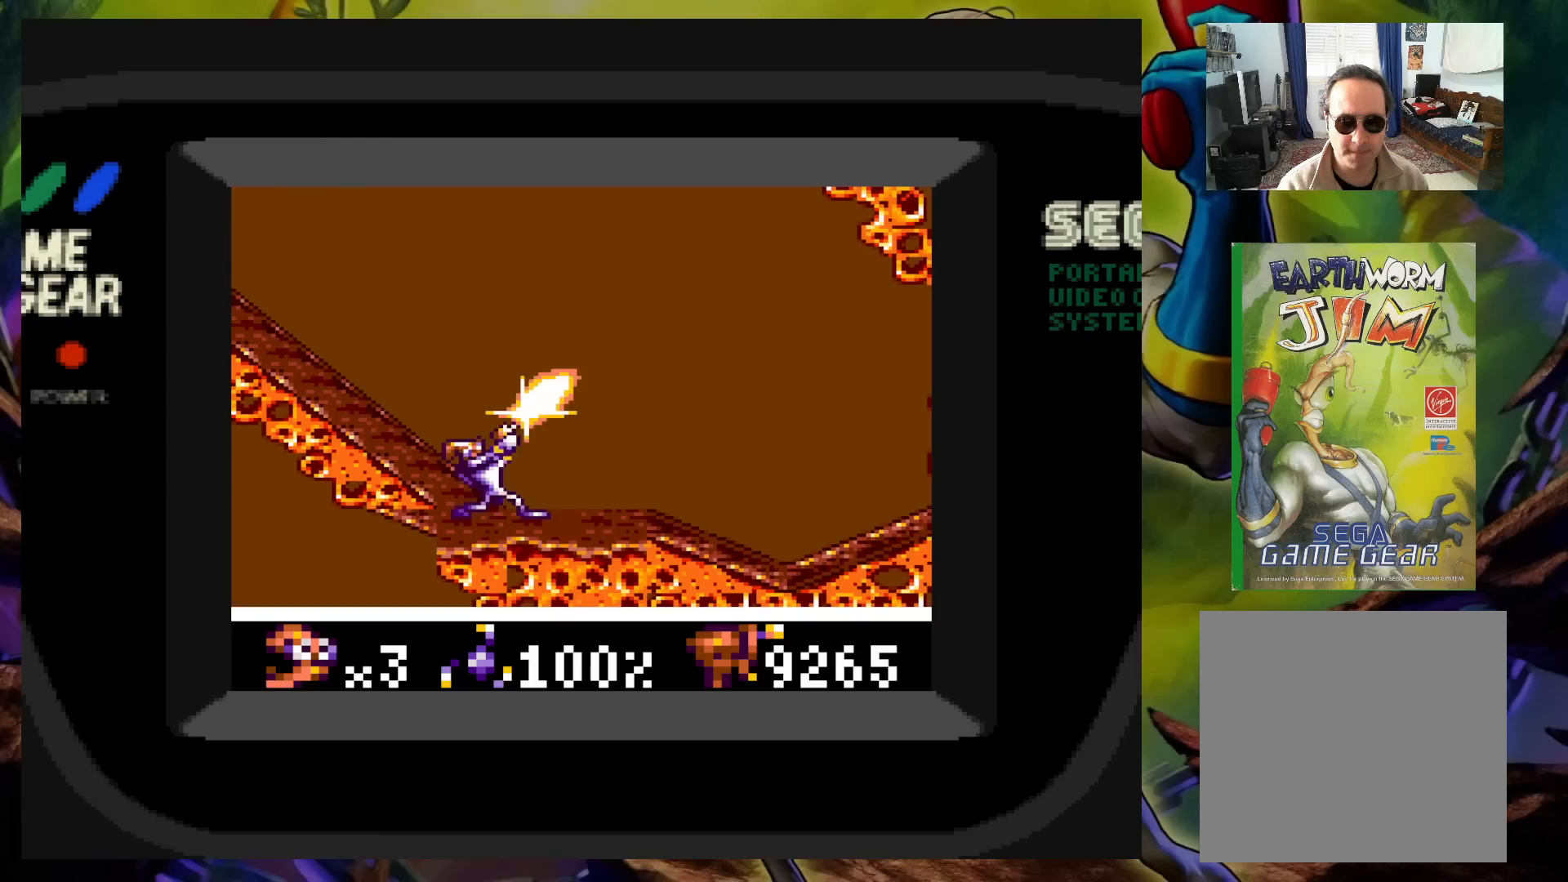
{"buttons": ["DPAD_UP", "DPAD_RIGHT"], "events": [[217, "X", "up"]]}
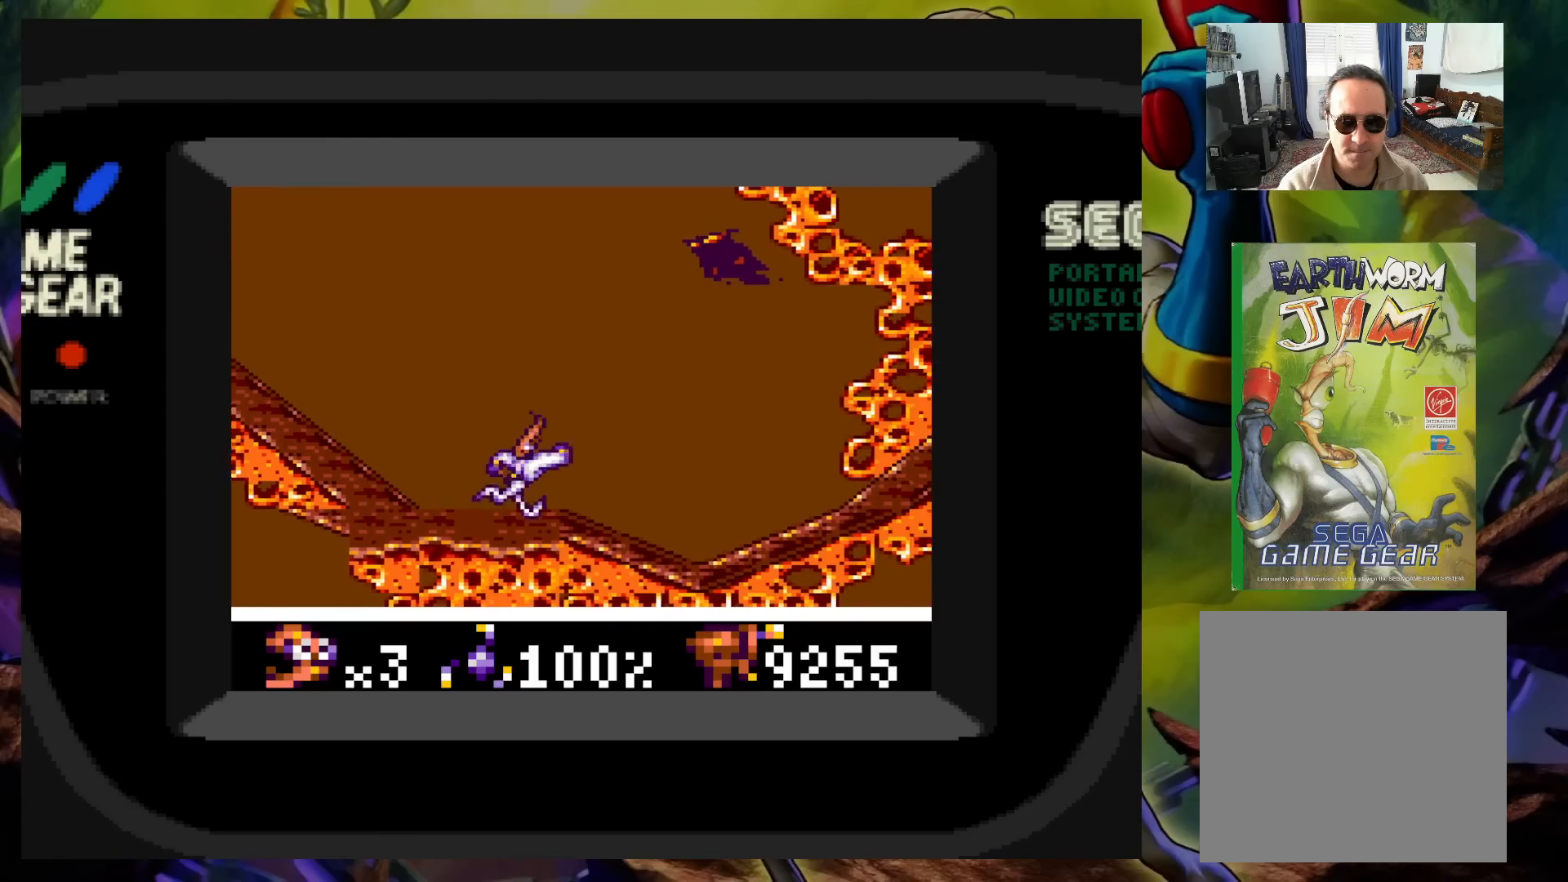
{"buttons": ["X", "DPAD_UP", "DPAD_RIGHT"], "events": [[33, "X", "down"]]}
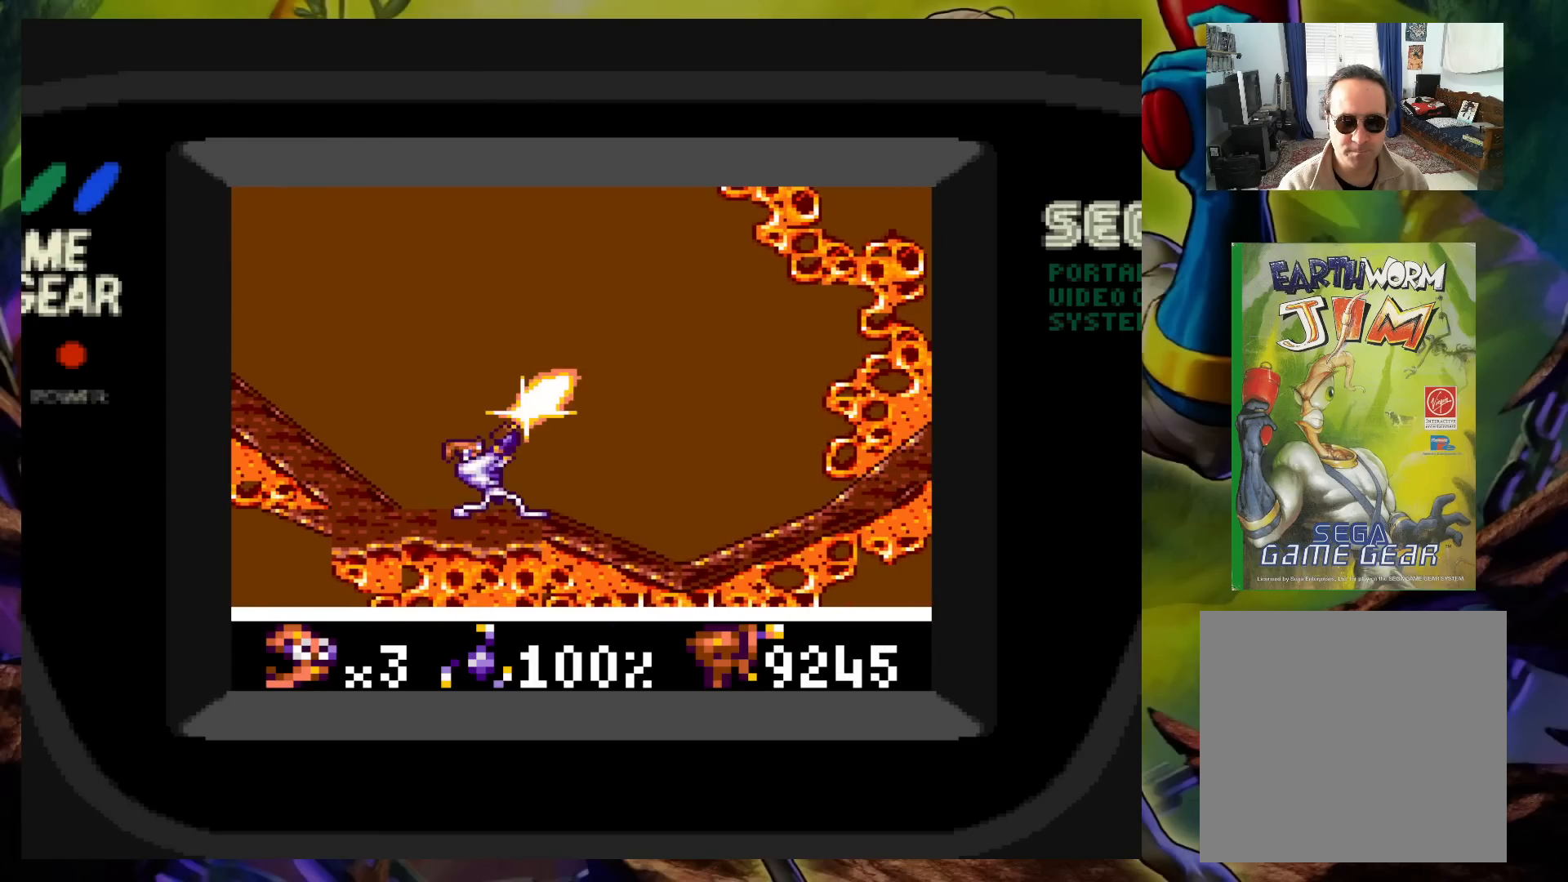
{"buttons": ["X", "DPAD_UP", "DPAD_RIGHT"], "events": []}
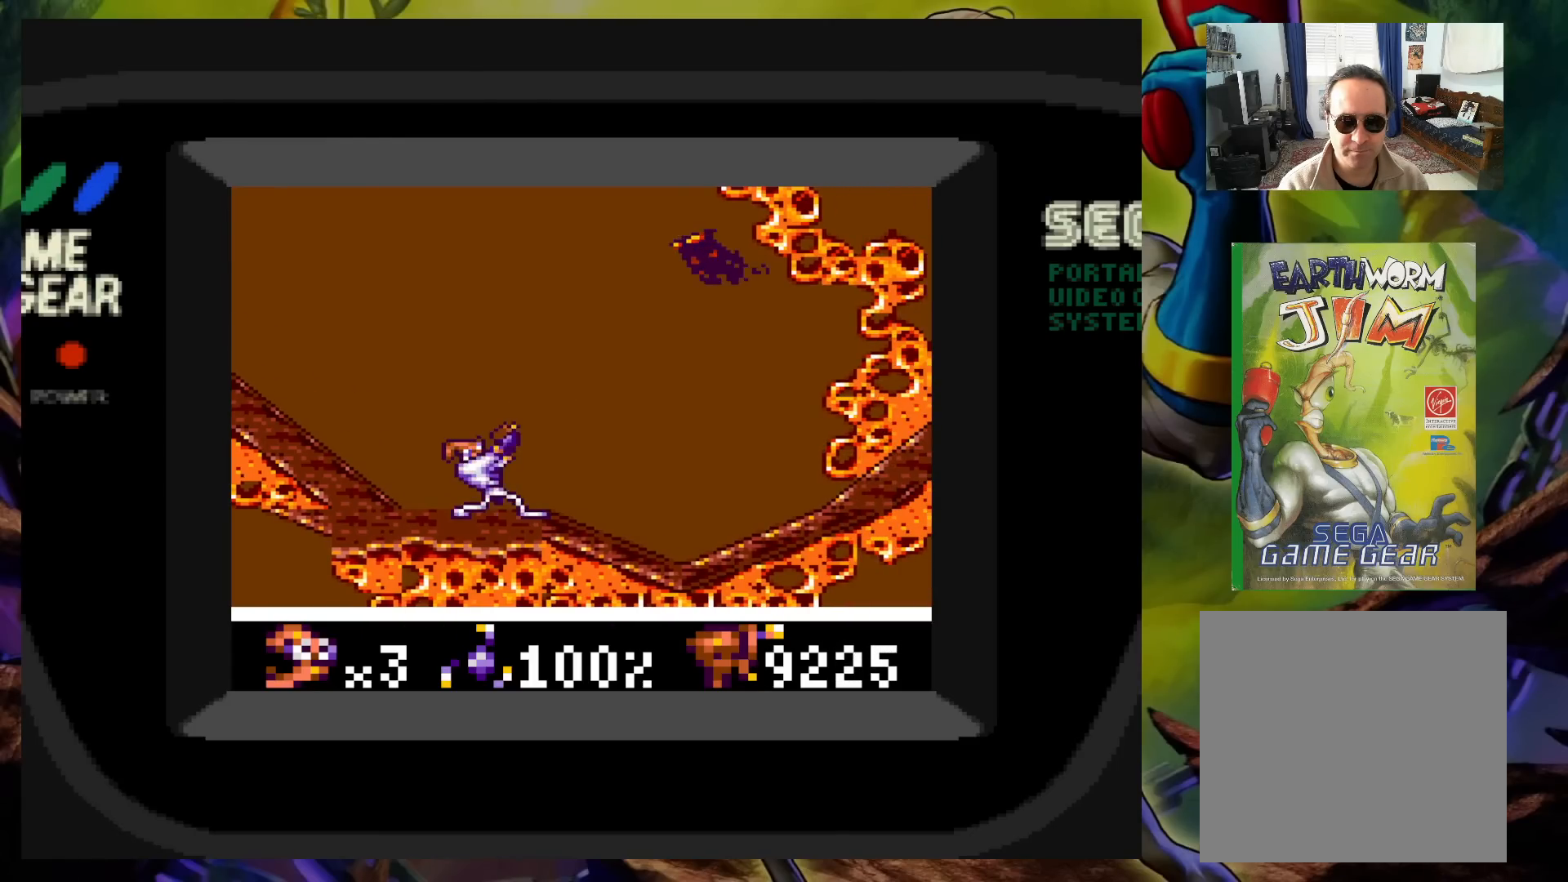
{"buttons": ["X", "DPAD_UP", "DPAD_RIGHT"], "events": []}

-------

* WHAT NEEDS TO BE DONE: Leave the images out and transcribe the rest of the material exactly.

* REPLY TO THE EXERCISE:
{"buttons": ["DPAD_UP", "DPAD_RIGHT"], "events": [[217, "X", "up"]]}
{"buttons": ["X", "DPAD_UP", "DPAD_RIGHT"], "events": [[33, "X", "down"]]}
{"buttons": ["X", "DPAD_UP", "DPAD_RIGHT"], "events": []}
{"buttons": ["X", "DPAD_UP", "DPAD_RIGHT"], "events": []}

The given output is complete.